• _Brief_
Reproduce each of the following items word for word, keeping every line as it appears.

-- BEGIN --

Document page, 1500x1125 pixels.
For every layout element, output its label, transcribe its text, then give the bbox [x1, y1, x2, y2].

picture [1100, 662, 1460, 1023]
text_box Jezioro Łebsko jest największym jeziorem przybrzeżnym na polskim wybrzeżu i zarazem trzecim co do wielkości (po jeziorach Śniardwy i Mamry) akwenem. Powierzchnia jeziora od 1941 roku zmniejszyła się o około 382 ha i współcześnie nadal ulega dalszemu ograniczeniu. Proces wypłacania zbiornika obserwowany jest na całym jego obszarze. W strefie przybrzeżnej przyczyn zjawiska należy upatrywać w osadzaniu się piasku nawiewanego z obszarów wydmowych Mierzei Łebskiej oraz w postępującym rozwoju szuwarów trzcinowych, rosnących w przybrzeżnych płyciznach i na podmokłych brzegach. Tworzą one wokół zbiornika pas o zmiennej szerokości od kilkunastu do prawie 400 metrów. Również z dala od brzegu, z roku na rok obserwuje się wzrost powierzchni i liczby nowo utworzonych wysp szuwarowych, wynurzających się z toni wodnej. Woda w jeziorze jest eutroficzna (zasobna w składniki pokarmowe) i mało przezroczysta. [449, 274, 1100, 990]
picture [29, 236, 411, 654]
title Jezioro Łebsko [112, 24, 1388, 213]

-- END --

• _Problem solution_
Document page, 1500x1125 pixels.
For every layout element, output its label, transcribe its text, then give the bbox [x1, y1, x2, y2].

picture [1100, 662, 1460, 1023]
text_box Jezioro Łebsko jest największym jeziorem przybrzeżnym na polskim wybrzeżu i zarazem trzecim co do wielkości (po jeziorach Śniardwy i Mamry) akwenem. Powierzchnia jeziora od 1941 roku zmniejszyła się o około 382 ha i współcześnie nadal ulega dalszemu ograniczeniu. Proces wypłacania zbiornika obserwowany jest na całym jego obszarze. W strefie przybrzeżnej przyczyn zjawiska należy upatrywać w osadzaniu się piasku nawiewanego z obszarów wydmowych Mierzei Łebskiej oraz w postępującym rozwoju szuwarów trzcinowych, rosnących w przybrzeżnych płyciznach i na podmokłych brzegach. Tworzą one wokół zbiornika pas o zmiennej szerokości od kilkunastu do prawie 400 metrów. Również z dala od brzegu, z roku na rok obserwuje się wzrost powierzchni i liczby nowo utworzonych wysp szuwarowych, wynurzających się z toni wodnej. Woda w jeziorze jest eutroficzna (zasobna w składniki pokarmowe) i mało przezroczysta. [449, 274, 1100, 990]
picture [29, 236, 411, 654]
title Jezioro Łebsko [112, 24, 1388, 213]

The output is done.